Prime Minister Benjamin Netanyahu, Health Minister Yuli Edelstein and Transportation Minister Miri Regev decided on the measure after they met Monday to discuss the looming expiration of an order requiring all those who arrive from abroad to quarantine in state-run hotels.
Urgent humanitarian cases will still be granted entry permission regardless of the daily quota.
The 200-person limit will be kept in place until “a technological solution is found or the quarantine in hotels is restored,” the Transportation Ministry said in a statement.
The ministry called on all those considering leaving the country in the coming days to weigh the necessity of the journey against the coming restrictions.
The hotel quarantine order is set to expire at midnight as the Constitution, Law and Justice Committee has not granted an extension, demanding instead that the government find alternative means to ensure that travelers self-isolate.
Committee chair MK Ya’akov Asher suggested police could more efficiently enforce home quarantine, as an option, and also proposed reducing quarantine to just six days instead of the current 10-14 days, the Ynet news site reported.
Israel’s land and air gateways have been largely closed since January 25, with Ben Gurion Airport shuttered for all but a few special flights by Israeli airlines to bring back citizens stranded abroad.
Last week the government eased the lockdown while restricting entry to the country to 1,000-2,000 people a day.
Also Monday, the head of the Association of Secondary School Teachers in Israel responded to an announcement by the forum of 15 major cities that they will open middle and high schools in a rebellion against government orders, saying it was “irresponsible.”
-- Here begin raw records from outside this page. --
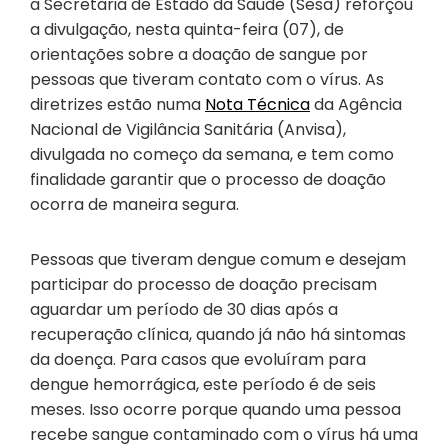
a Secretaria de Estado da Saúde (Sesa) reforçou
a divulgação, nesta quinta-feira (07), de
orientações sobre a doação de sangue por
pessoas que tiveram contato com o vírus. As
diretrizes estão numa
Nota Técnica
da Agência
Nacional de Vigilância Sanitária (Anvisa),
divulgada no começo da semana, e tem como
finalidade garantir que o processo de doação
ocorra de maneira segura.
Pessoas que tiveram dengue comum e desejam
participar do processo de doação precisam
aguardar um período de 30 dias após a
recuperação clínica, quando já não há sintomas
da doença. Para casos que evoluíram para
dengue hemorrágica, este período é de seis
meses. Isso ocorre porque quando uma pessoa
recebe sangue contaminado com o vírus há uma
The city mayors had decided to “take the law into their own hands and coerce the teachers and principals to violate the law,” Ron Erez said, urging that only the Health Ministry decide on the issue.
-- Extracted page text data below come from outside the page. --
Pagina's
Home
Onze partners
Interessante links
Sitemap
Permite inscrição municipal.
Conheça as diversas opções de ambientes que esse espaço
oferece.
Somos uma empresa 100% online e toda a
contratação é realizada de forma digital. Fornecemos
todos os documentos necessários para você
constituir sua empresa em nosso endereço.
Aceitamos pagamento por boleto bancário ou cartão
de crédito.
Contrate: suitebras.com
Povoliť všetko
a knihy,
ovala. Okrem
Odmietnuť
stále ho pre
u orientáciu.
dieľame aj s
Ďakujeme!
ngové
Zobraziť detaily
He said the union will only operate according to ministry instructions.
Teachers Union head Yaffa Ben David, who represents elementary school teachers, has also opposed the cities’ plan, as has the Center for Local Government, the country’s main organization of mayors.
The cities of Rehovot, Petah Tikva, and Ashdod on Monday all backed down from the threat, the Haaretz daily reported.
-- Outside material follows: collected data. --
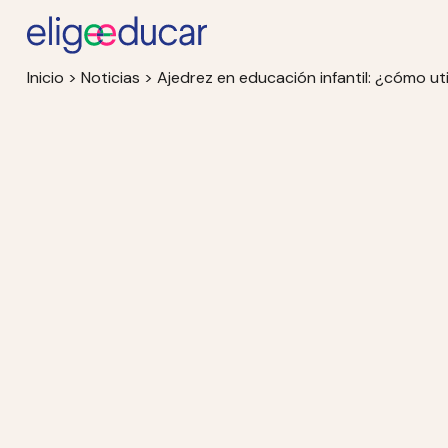
Inicio
>
Noticias
>
Ajedrez en educación infantil: ¿cómo ut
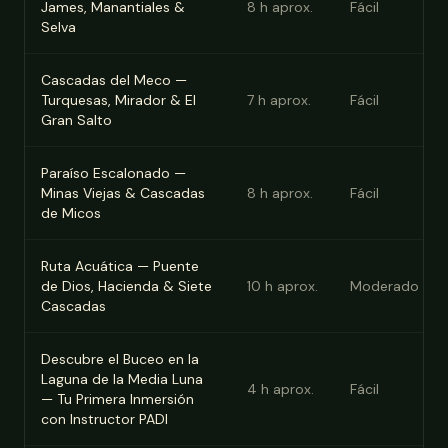
James, Manantiales &
8
h aprox.
Fácil
Selva
Cascadas del Meco —
Turquesas, Mirador & El
7
h aprox.
Fácil
Gran Salto
Paraíso Escalonado —
Minas Viejas & Cascadas
8
h aprox.
Fácil
de Micos
Ruta Acuática — Puente
de Dios, Hacienda & Siete
10
h aprox.
Moderado
Cascadas
Descubre el Buceo en la
Laguna de la Media Luna
4
h aprox.
Fácil
— Tu Primera Inmersión
con Instructor PADI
Health Minister Yuli Edelstein warned that mayors or principals who restart studies will face enforcement of the rules.
“I recommend that no one takes the law into their own hands, and certainly not elected officials,” he told Army Radio.
On Monday the government approved the first reading of a bill that will allow the Health Ministry to pass on details of those who have been vaccinated, and those who haven’t, to local authorities or the Education Ministry.
It passed with 21 votes in favor to 6 against.
The legislation is aimed at enabling local authorities to encourage those who have not been vaccinated to get the shots, while also providing the Education Ministry with information it may need to prevent virus outbreaks in the school system.
The bill will now go to the Knesset Labor and Welfare Committee for preparation for its second and third reading.